Disclosure of Key Audit Matters in Assessing the Level of Financial Distress of Companies

Document Type : Original Article

Authors

Department of Accounting, Faculty of Financial Science, Kharazmi University, Tehran, Iran

10.22067/ijaaf.2025.90822.1507

Abstract

This research investigates how disclosing key audit matters (KAMs) relates to assessing financial distress levels among companies listed on the Tehran Stock Exchange. Grounded in Agency Theory, Signaling Theory, and Transaction Cost Theory, the study suggests that KAM disclosures help to alleviate information asymmetry between managers and shareholders. Signaling Theory posits that such disclosures serve as an indicator of the company’s market risk, while Transaction Cost Theory argues that increased transparency, including KAM disclosure, can lower transaction costs and aid in evaluating financial distress. The analysis explores the connection between the quantity and characteristics of KAM disclosures and financial distress using four distinct models.
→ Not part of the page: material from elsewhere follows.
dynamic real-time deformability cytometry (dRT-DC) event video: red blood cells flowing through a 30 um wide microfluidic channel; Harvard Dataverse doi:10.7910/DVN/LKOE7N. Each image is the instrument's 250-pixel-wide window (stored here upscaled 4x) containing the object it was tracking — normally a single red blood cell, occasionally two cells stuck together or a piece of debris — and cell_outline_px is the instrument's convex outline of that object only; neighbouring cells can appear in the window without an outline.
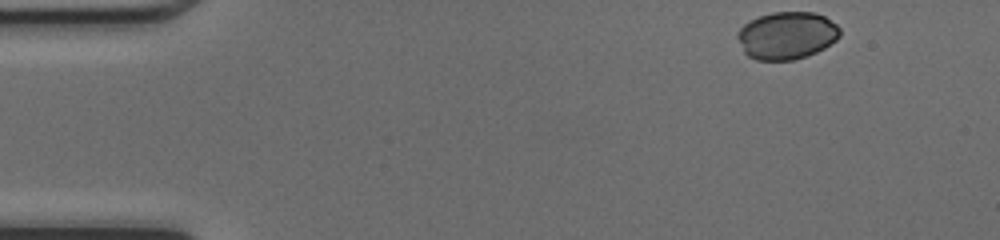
{"species": "common noctule bat (a hibernating species)", "species_latin": "Nyctalus noctula", "temperature_condition": "cold", "stored_images_in_passage": 44, "camera_frame_rate_fps": 3000, "um_per_image_px": 0.085, "animal": {"sex": "female", "body_mass_g": 17.0, "forearm_length_mm": 48.0}, "frame": {"image": 1, "passage_image": 1, "time_ms": 0.0, "image_size_px": [1000, 240], "cell_outline_px": [[840, 36], [836, 40], [824, 48], [816, 52], [792, 60], [756, 60], [748, 56], [744, 52], [736, 36], [740, 28], [744, 24], [760, 16], [772, 12], [816, 12], [824, 16], [836, 24], [840, 28]], "centroid_in_image_um": [66.88, 3.01], "position_along_channel_um": 18.1, "area_um2": 28.26}}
Through systematic elimination sampling, 93 companies were selected, covering a span of eleven years from 2012 to 2022, resulting in 1,032 firm-year observations. Hypotheses were tested via multivariate regression analysis using EViews software and partial least squares methodology. Results reveal a significant relationship between the quantity, risk level, classification, and nature of KAM disclosures and companies' financial distress levels.